The measure in front of the council was a necessity after a federal judge ruled last month that the city’s current labor law regulations violated federal code.

The city already requires developers with projects that cost over $25 million and have long-term tax breaks to enter into PLAs with labor unions seeking to do construction work on such projects.

Ward F Councilman Jermaine Robinson said he was more concerned about the city’s Office of Compliance being able to do their due diligence and issue fines when and where they are necessary.

Ward B Councilman Chris Gadsden wanted to know if the court had found the city’s current PLA structure to be unconstitutional, to which Hallanan responded that the ruling was “somewhat ambiguous.”

“Now I just want to make it clear: the ruling is somewhat ambiguous … it’s clear we can’t do it going forward, it’s somewhat ambiguous if it stops any PLAs currently in effect, I don’t think we’ve gotten any clarity on that,” adding that the court didn’t specifically say that the 70 projects currently in effect had been halted.

Councilwoman-at-Large Joyce Watterman wanted to know if there was room to increase that number to 23 percent, as per the request of the local chapter of the NAACP, but Hallanan said that was up to the unions – who could back out if the figure was increased above 20 percent.

Additionally, Council President Rolando Lavarro wanted more specifics regarding the changes that would potentially be made if the ordinance passed.

“We have to have some financial stake in their project.

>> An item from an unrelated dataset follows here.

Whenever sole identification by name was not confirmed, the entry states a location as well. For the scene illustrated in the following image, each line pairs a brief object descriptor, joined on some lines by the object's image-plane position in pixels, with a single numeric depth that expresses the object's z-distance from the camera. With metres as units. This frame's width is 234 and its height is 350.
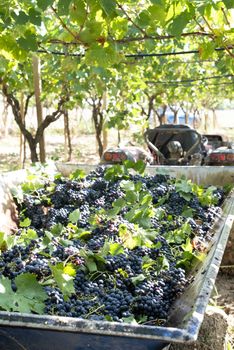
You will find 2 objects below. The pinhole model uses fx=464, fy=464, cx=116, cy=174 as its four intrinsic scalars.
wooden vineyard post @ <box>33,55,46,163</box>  7.09
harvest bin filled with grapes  1.59
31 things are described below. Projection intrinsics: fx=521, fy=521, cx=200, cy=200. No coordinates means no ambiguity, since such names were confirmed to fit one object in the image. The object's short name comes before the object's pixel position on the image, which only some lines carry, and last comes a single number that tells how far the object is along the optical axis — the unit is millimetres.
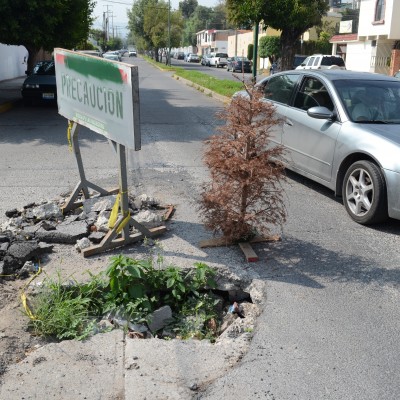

The city had been operating under the assumption, the court has now struck down, that a tax abatement was that financial incentive,” Hallanan noted.

“That we have been treating financial agreements, pursuant to long-term and short-term tax exemption statutes, as a subsidy. The court has been very clear: it is not a subsidy, so we cannot use that as a trick.”

Eventually, the council unanimously approved the 1st reading of the measure (9-0).

Despite this fact, Rev. Willie Keaton, Jr., the chair of the labor and industry committee for the Jersey City NACCP, blasted the current ordinance in front of the council, saying the concerns brought forth by the group, specifically the years-old Croson study, were ignored.